DIRECTIONS =
Please give the records below as a JSON list of strings, with one string for each line and no blank lines.

(Collected data)
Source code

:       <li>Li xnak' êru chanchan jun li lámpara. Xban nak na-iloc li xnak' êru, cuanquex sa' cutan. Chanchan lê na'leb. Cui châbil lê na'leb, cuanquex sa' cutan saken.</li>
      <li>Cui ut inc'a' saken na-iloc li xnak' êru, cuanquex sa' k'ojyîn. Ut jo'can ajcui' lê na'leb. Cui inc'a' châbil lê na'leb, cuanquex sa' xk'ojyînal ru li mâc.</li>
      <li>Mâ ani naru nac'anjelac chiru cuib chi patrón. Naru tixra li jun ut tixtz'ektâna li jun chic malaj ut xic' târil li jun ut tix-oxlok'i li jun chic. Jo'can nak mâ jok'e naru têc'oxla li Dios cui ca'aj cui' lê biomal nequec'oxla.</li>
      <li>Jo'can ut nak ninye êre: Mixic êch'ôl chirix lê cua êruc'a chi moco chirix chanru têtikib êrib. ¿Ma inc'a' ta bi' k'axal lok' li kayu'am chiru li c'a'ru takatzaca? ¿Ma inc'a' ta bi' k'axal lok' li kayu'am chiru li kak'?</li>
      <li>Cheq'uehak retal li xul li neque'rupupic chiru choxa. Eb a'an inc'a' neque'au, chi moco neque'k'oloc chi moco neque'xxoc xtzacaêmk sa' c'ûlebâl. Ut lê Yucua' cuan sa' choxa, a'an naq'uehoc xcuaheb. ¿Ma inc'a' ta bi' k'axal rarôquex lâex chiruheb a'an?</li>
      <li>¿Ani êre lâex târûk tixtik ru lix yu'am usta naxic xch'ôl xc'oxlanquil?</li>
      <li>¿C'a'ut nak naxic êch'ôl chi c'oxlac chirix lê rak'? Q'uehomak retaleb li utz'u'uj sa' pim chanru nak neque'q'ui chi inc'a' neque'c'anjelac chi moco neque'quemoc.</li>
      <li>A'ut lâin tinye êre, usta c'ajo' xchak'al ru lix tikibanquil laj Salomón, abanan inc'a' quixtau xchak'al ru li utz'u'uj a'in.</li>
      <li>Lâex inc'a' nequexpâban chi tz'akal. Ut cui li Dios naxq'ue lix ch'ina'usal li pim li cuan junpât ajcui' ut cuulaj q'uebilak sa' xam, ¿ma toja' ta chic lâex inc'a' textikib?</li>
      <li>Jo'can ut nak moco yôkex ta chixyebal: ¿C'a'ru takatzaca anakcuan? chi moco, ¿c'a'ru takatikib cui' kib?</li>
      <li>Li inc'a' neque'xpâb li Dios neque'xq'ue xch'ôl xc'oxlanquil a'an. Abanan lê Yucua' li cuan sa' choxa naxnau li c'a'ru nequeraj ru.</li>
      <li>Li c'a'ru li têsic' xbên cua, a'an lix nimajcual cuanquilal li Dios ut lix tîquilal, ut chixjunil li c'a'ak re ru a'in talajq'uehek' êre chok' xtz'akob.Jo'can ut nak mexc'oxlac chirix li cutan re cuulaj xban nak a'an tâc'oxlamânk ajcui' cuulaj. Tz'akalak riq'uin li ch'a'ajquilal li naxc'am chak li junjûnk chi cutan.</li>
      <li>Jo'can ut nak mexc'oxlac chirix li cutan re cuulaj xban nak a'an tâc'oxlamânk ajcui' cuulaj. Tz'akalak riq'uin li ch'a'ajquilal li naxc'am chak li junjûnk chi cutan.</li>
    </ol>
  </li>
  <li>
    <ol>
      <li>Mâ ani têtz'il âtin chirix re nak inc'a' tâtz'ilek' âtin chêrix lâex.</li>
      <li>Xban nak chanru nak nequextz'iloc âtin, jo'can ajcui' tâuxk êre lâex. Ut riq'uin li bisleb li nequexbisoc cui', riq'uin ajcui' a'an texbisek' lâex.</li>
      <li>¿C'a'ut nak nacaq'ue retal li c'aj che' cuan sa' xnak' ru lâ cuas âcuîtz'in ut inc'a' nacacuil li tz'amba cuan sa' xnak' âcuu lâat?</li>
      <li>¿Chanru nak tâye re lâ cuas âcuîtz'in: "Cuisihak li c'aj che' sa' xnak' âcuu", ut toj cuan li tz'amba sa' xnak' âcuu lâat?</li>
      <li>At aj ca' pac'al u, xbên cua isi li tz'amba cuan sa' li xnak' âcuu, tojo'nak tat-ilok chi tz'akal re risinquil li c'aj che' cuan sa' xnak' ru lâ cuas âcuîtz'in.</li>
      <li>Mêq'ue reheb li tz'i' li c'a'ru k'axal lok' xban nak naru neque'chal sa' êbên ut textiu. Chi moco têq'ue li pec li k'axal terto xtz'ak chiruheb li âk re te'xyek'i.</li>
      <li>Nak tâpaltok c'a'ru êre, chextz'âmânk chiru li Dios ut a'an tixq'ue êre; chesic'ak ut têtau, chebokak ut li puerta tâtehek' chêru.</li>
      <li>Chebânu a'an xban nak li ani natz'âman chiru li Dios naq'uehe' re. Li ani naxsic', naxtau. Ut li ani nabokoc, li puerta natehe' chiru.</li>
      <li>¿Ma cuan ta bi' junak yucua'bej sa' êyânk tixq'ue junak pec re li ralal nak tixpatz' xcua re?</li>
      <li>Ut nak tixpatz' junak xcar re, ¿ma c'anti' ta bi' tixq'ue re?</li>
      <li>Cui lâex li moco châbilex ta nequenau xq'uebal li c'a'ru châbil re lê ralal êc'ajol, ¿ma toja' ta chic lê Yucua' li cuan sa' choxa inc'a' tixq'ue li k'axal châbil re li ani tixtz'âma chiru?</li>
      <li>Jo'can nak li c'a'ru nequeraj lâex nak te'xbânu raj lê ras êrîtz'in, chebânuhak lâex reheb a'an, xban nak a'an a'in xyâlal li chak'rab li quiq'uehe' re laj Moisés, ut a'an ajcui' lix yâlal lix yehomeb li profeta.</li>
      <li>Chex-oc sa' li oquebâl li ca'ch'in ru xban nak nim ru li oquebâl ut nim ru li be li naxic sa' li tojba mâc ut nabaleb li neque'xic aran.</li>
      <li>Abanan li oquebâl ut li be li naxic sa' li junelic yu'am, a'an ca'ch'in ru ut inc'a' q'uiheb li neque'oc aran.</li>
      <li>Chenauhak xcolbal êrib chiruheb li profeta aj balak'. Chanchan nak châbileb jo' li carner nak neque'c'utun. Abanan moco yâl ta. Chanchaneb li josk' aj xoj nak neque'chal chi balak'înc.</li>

EXERCISE SOLUTION =
[
  "Source code",
  ":       <li>Li xnak' êru chanchan jun li lámpara. Xban nak na-iloc li xnak' êru, cuanquex sa' cutan. Chanchan lê na'leb. Cui châbil lê na'leb, cuanquex sa' cutan saken.</li>",
  "      <li>Cui ut inc'a' saken na-iloc li xnak' êru, cuanquex sa' k'ojyîn. Ut jo'can ajcui' lê na'leb. Cui inc'a' châbil lê na'leb, cuanquex sa' xk'ojyînal ru li mâc.</li>",
  "      <li>Mâ ani naru nac'anjelac chiru cuib chi patrón. Naru tixra li jun ut tixtz'ektâna li jun chic malaj ut xic' târil li jun ut tix-oxlok'i li jun chic. Jo'can nak mâ jok'e naru têc'oxla li Dios cui ca'aj cui' lê biomal nequec'oxla.</li>",
  "      <li>Jo'can ut nak ninye êre: Mixic êch'ôl chirix lê cua êruc'a chi moco chirix chanru têtikib êrib. ¿Ma inc'a' ta bi' k'axal lok' li kayu'am chiru li c'a'ru takatzaca? ¿Ma inc'a' ta bi' k'axal lok' li kayu'am chiru li kak'?</li>",
  "      <li>Cheq'uehak retal li xul li neque'rupupic chiru choxa. Eb a'an inc'a' neque'au, chi moco neque'k'oloc chi moco neque'xxoc xtzacaêmk sa' c'ûlebâl. Ut lê Yucua' cuan sa' choxa, a'an naq'uehoc xcuaheb. ¿Ma inc'a' ta bi' k'axal rarôquex lâex chiruheb a'an?</li>",
  "      <li>¿Ani êre lâex târûk tixtik ru lix yu'am usta naxic xch'ôl xc'oxlanquil?</li>",
  "      <li>¿C'a'ut nak naxic êch'ôl chi c'oxlac chirix lê rak'? Q'uehomak retaleb li utz'u'uj sa' pim chanru nak neque'q'ui chi inc'a' neque'c'anjelac chi moco neque'quemoc.</li>",
  "      <li>A'ut lâin tinye êre, usta c'ajo' xchak'al ru lix tikibanquil laj Salomón, abanan inc'a' quixtau xchak'al ru li utz'u'uj a'in.</li>",
  "      <li>Lâex inc'a' nequexpâban chi tz'akal. Ut cui li Dios naxq'ue lix ch'ina'usal li pim li cuan junpât ajcui' ut cuulaj q'uebilak sa' xam, ¿ma toja' ta chic lâex inc'a' textikib?</li>",
  "      <li>Jo'can ut nak moco yôkex ta chixyebal: ¿C'a'ru takatzaca anakcuan? chi moco, ¿c'a'ru takatikib cui' kib?</li>",
  "      <li>Li inc'a' neque'xpâb li Dios neque'xq'ue xch'ôl xc'oxlanquil a'an. Abanan lê Yucua' li cuan sa' choxa naxnau li c'a'ru nequeraj ru.</li>",
  "      <li>Li c'a'ru li têsic' xbên cua, a'an lix nimajcual cuanquilal li Dios ut lix tîquilal, ut chixjunil li c'a'ak re ru a'in talajq'uehek' êre chok' xtz'akob.Jo'can ut nak mexc'oxlac chirix li cutan re cuulaj xban nak a'an tâc'oxlamânk ajcui' cuulaj. Tz'akalak riq'uin li ch'a'ajquilal li naxc'am chak li junjûnk chi cutan.</li>",
  "      <li>Jo'can ut nak mexc'oxlac chirix li cutan re cuulaj xban nak a'an tâc'oxlamânk ajcui' cuulaj. Tz'akalak riq'uin li ch'a'ajquilal li naxc'am chak li junjûnk chi cutan.</li>",
  "    </ol>",
  "  </li>",
  "  <li>",
  "    <ol>",
  "      <li>Mâ ani têtz'il âtin chirix re nak inc'a' tâtz'ilek' âtin chêrix lâex.</li>",
  "      <li>Xban nak chanru nak nequextz'iloc âtin, jo'can ajcui' tâuxk êre lâex. Ut riq'uin li bisleb li nequexbisoc cui', riq'uin ajcui' a'an texbisek' lâex.</li>",
  "      <li>¿C'a'ut nak nacaq'ue retal li c'aj che' cuan sa' xnak' ru lâ cuas âcuîtz'in ut inc'a' nacacuil li tz'amba cuan sa' xnak' âcuu lâat?</li>",
  "      <li>¿Chanru nak tâye re lâ cuas âcuîtz'in: \"Cuisihak li c'aj che' sa' xnak' âcuu\", ut toj cuan li tz'amba sa' xnak' âcuu lâat?</li>",
  "      <li>At aj ca' pac'al u, xbên cua isi li tz'amba cuan sa' li xnak' âcuu, tojo'nak tat-ilok chi tz'akal re risinquil li c'aj che' cuan sa' xnak' ru lâ cuas âcuîtz'in.</li>",
  "      <li>Mêq'ue reheb li tz'i' li c'a'ru k'axal lok' xban nak naru neque'chal sa' êbên ut textiu. Chi moco têq'ue li pec li k'axal terto xtz'ak chiruheb li âk re te'xyek'i.</li>",
  "      <li>Nak tâpaltok c'a'ru êre, chextz'âmânk chiru li Dios ut a'an tixq'ue êre; chesic'ak ut têtau, chebokak ut li puerta tâtehek' chêru.</li>",
  "      <li>Chebânu a'an xban nak li ani natz'âman chiru li Dios naq'uehe' re. Li ani naxsic', naxtau. Ut li ani nabokoc, li puerta natehe' chiru.</li>",
  "      <li>¿Ma cuan ta bi' junak yucua'bej sa' êyânk tixq'ue junak pec re li ralal nak tixpatz' xcua re?</li>",
  "      <li>Ut nak tixpatz' junak xcar re, ¿ma c'anti' ta bi' tixq'ue re?</li>",
  "      <li>Cui lâex li moco châbilex ta nequenau xq'uebal li c'a'ru châbil re lê ralal êc'ajol, ¿ma toja' ta chic lê Yucua' li cuan sa' choxa inc'a' tixq'ue li k'axal châbil re li ani tixtz'âma chiru?</li>",
  "      <li>Jo'can nak li c'a'ru nequeraj lâex nak te'xbânu raj lê ras êrîtz'in, chebânuhak lâex reheb a'an, xban nak a'an a'in xyâlal li chak'rab li quiq'uehe' re laj Moisés, ut a'an ajcui' lix yâlal lix yehomeb li profeta.</li>",
  "      <li>Chex-oc sa' li oquebâl li ca'ch'in ru xban nak nim ru li oquebâl ut nim ru li be li naxic sa' li tojba mâc ut nabaleb li neque'xic aran.</li>",
  "      <li>Abanan li oquebâl ut li be li naxic sa' li junelic yu'am, a'an ca'ch'in ru ut inc'a' q'uiheb li neque'oc aran.</li>",
  "      <li>Chenauhak xcolbal êrib chiruheb li profeta aj balak'. Chanchan nak châbileb jo' li carner nak neque'c'utun. Abanan moco yâl ta. Chanchaneb li josk' aj xoj nak neque'chal chi balak'înc.</li>"
]